**抜粋:**
>>>

高知の麺狂を、取り返しの付かない麺狂にするために、
地元情報誌『ほっとこうち』が先日発行した『高知麺本』
<掲載されているのは知っている店ばかりだし・・・!
別に買うほどのことはねぇかな・・・!>
当初、書店で立ち読みをしながらそう思っていたのだけれど、
そんな気持ちとは裏腹に、気が付いたら買っていたから、
人生とは摩訶不思議なものである。
その高知麺本。
高知の麺屋さんオールスター状態で、
様々なお店の至極の勝負麺が掲載されているのだけれど、
中でも一際目を引いたのが、『牛つけめん』だった。
名からは、ラーメンを思わせる。
が、掲載されている画像では、どう見てもうどん。
何処の店のメニューかと思いきや、
高知市中万々にある有名店『ゆたか』の作だった。
<ゆたか・・・!か・・・!
思えば2007年冬に・・・それこそほっとこうちでやっていた・・・!
うどんスタンプラリーで・・・一度行ったっきり行ってねぇなぁ・・・!>
4年半ぶりか・・・。
<美味しいのは美味しいんだけれど・・・!
俺のストライクゾーンの真ん中には来てねぇ・・・!
欲しい・・・魂が揺らぐほど・・・強烈に惹かれる何かが・・・!>
それが、ゆたかのうどんに対する、
4年半前の私の、正直な感想だった。
しかし、ここに来ての誘惑。
『牛つけめん』
<なんだよそれ・・・!どんなのだよ・・・!
そういう変化球メニュー・・・俺・・・結構好きなんですけど・・・!>
ゆたかと竜一。

<<<

**目標:** 上の抜粋を、一字も変えずに全文引用してください。

**提供データ:**
>>>

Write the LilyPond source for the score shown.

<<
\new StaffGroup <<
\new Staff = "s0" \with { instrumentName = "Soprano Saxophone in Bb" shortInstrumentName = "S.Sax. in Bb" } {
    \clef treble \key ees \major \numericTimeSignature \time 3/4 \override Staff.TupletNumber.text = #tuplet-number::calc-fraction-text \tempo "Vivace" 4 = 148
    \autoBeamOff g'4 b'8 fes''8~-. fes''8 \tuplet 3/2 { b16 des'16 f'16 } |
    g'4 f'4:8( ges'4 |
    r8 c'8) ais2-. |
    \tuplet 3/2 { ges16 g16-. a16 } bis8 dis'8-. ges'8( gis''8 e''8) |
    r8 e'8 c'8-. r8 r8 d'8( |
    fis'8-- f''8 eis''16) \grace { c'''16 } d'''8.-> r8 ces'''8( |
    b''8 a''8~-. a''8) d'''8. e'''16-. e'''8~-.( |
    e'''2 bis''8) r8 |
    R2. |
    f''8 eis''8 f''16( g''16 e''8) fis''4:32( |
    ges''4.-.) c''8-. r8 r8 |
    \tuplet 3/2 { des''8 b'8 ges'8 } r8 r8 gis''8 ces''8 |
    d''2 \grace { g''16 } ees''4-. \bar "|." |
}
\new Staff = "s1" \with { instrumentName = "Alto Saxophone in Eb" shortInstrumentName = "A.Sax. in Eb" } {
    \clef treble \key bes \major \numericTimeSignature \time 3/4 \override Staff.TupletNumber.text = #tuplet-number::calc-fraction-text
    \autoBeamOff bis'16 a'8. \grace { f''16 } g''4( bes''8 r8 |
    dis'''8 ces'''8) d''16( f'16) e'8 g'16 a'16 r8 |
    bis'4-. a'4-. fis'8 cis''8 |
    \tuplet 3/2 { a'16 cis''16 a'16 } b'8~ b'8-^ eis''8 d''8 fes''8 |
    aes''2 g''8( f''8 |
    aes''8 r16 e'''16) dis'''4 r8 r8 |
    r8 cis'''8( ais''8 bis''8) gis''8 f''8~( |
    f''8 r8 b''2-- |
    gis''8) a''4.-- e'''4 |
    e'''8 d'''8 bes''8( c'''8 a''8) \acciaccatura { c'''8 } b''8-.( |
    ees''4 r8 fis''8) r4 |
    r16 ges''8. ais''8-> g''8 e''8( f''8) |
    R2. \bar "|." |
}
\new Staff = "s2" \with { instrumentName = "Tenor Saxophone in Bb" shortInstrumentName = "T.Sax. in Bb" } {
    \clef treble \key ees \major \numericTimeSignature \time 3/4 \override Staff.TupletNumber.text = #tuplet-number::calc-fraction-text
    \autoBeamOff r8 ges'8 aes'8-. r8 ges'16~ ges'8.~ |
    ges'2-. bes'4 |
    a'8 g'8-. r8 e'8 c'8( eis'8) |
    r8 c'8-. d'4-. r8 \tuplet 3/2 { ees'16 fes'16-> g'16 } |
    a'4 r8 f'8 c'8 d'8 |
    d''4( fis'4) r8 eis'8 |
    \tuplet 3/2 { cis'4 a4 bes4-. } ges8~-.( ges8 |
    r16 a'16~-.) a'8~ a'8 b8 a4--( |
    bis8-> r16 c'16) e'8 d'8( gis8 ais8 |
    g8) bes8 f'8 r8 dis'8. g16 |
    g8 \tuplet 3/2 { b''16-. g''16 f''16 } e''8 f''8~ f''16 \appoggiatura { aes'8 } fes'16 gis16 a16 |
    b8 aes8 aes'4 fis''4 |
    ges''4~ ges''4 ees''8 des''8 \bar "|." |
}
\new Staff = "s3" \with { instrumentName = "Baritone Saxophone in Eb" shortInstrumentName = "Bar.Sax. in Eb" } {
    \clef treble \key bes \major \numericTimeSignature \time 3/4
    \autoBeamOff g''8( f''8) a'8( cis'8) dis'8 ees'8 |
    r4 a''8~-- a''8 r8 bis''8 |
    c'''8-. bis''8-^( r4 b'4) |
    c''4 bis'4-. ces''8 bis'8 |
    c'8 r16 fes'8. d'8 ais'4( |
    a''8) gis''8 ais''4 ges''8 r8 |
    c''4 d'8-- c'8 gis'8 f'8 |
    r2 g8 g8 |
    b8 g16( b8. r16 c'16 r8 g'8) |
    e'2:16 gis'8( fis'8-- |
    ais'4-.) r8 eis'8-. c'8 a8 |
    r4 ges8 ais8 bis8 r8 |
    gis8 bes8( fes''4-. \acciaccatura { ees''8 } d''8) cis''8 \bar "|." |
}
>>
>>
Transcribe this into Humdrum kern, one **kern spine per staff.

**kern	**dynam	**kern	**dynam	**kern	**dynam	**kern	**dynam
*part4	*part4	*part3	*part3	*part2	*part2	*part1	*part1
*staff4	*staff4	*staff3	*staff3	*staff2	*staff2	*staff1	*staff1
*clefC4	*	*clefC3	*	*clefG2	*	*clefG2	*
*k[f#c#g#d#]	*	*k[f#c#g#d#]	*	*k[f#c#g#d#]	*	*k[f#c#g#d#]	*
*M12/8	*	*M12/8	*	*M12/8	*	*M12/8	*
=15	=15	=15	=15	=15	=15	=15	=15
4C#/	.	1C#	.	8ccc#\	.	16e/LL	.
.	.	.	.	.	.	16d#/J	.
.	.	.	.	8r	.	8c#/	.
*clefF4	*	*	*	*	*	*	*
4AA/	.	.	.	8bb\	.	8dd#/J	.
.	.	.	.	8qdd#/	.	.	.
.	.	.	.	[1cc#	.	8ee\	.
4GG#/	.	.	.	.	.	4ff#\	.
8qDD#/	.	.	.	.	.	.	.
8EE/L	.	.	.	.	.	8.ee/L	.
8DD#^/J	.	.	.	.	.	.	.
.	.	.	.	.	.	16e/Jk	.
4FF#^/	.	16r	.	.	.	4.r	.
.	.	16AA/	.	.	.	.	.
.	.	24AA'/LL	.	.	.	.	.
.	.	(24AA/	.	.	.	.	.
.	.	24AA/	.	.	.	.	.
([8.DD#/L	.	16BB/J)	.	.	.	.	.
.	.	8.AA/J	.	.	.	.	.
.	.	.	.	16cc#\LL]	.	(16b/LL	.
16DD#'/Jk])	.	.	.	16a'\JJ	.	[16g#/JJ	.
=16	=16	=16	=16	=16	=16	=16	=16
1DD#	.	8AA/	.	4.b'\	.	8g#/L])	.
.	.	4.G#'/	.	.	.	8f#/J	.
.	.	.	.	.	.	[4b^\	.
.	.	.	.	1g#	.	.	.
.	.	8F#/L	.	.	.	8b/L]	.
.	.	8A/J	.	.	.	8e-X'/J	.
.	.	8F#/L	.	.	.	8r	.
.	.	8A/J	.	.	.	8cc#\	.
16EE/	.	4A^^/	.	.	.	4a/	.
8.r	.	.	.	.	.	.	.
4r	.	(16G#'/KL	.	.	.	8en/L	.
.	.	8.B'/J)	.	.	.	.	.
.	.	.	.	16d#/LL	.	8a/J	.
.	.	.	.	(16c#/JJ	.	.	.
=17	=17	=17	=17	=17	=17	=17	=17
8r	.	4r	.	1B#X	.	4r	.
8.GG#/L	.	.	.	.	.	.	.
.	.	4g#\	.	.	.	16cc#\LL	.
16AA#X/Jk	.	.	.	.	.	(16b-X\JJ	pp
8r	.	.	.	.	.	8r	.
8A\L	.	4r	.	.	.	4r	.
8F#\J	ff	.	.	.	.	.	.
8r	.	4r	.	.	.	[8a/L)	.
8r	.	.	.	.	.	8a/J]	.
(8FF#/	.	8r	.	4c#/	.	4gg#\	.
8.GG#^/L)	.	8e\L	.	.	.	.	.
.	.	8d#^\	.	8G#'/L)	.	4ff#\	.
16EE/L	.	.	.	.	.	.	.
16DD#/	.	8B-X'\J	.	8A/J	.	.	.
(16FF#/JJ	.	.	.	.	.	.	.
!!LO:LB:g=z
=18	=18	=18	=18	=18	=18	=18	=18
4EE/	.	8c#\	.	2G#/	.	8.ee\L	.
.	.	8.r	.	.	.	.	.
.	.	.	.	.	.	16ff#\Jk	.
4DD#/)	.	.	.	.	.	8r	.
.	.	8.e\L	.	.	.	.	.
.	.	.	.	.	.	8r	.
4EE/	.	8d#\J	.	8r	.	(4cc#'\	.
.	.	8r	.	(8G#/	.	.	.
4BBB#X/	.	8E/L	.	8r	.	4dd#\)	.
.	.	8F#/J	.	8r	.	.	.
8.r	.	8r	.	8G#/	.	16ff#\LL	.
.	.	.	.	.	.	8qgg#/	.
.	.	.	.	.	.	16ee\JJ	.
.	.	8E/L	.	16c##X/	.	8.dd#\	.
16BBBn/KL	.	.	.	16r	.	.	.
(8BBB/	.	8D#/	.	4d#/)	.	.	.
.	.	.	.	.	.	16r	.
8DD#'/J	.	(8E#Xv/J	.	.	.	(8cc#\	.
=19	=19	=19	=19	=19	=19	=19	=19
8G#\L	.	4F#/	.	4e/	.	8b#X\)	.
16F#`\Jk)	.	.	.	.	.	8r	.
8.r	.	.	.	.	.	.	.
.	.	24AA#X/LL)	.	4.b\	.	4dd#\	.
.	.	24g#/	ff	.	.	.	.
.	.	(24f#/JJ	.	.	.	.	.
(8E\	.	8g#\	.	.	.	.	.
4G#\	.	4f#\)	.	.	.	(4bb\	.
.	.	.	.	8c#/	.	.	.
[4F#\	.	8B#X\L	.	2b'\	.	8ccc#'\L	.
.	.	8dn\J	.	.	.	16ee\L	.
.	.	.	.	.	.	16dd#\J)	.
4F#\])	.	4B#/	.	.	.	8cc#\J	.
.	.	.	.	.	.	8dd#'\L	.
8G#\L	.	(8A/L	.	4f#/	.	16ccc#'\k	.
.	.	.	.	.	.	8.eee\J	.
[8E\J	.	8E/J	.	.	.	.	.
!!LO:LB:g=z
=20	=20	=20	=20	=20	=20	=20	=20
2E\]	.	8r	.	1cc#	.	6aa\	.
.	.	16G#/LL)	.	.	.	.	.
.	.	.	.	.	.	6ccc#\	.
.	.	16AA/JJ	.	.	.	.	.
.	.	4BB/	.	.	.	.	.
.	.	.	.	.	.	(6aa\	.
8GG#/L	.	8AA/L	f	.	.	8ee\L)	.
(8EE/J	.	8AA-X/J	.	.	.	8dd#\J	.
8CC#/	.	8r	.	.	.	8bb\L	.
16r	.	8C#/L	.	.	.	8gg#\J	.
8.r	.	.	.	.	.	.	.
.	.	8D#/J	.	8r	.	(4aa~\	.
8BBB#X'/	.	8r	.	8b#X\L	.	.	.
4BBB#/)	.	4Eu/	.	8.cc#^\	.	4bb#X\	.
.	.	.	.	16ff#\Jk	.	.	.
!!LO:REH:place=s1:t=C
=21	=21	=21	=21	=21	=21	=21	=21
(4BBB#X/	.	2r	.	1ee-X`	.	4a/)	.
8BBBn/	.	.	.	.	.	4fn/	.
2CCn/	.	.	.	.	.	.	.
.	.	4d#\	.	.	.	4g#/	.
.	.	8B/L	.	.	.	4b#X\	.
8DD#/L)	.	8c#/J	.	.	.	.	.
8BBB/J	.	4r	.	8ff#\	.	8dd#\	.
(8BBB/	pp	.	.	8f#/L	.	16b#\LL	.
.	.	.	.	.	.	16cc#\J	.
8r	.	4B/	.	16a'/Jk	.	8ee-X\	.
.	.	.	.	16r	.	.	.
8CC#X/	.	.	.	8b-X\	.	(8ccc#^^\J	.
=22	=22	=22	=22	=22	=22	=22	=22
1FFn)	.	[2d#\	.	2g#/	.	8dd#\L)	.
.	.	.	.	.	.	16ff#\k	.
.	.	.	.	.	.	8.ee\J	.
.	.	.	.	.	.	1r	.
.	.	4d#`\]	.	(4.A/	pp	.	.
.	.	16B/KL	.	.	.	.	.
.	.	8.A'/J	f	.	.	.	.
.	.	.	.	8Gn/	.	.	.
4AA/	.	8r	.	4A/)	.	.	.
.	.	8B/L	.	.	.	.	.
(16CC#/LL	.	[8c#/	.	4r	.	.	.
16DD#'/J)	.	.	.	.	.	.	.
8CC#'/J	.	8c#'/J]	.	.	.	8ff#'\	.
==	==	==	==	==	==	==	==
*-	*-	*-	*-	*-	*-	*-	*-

<<<

**回答:**
高知の麺狂を、取り返しの付かない麺狂にするために、
地元情報誌『ほっとこうち』が先日発行した『高知麺本』
<掲載されているのは知っている店ばかりだし・・・!
別に買うほどのことはねぇかな・・・!>
当初、書店で立ち読みをしながらそう思っていたのだけれど、
そんな気持ちとは裏腹に、気が付いたら買っていたから、
人生とは摩訶不思議なものである。
その高知麺本。
高知の麺屋さんオールスター状態で、
様々なお店の至極の勝負麺が掲載されているのだけれど、
中でも一際目を引いたのが、『牛つけめん』だった。
名からは、ラーメンを思わせる。
が、掲載されている画像では、どう見てもうどん。
何処の店のメニューかと思いきや、
高知市中万々にある有名店『ゆたか』の作だった。
<ゆたか・・・!か・・・!
思えば2007年冬に・・・それこそほっとこうちでやっていた・・・!
うどんスタンプラリーで・・・一度行ったっきり行ってねぇなぁ・・・!>
4年半ぶりか・・・。
<美味しいのは美味しいんだけれど・・・!
俺のストライクゾーンの真ん中には来てねぇ・・・!
欲しい・・・魂が揺らぐほど・・・強烈に惹かれる何かが・・・!>
それが、ゆたかのうどんに対する、
4年半前の私の、正直な感想だった。
しかし、ここに来ての誘惑。
『牛つけめん』
<なんだよそれ・・・!どんなのだよ・・・!
そういう変化球メニュー・・・俺・・・結構好きなんですけど・・・!>
ゆたかと竜一。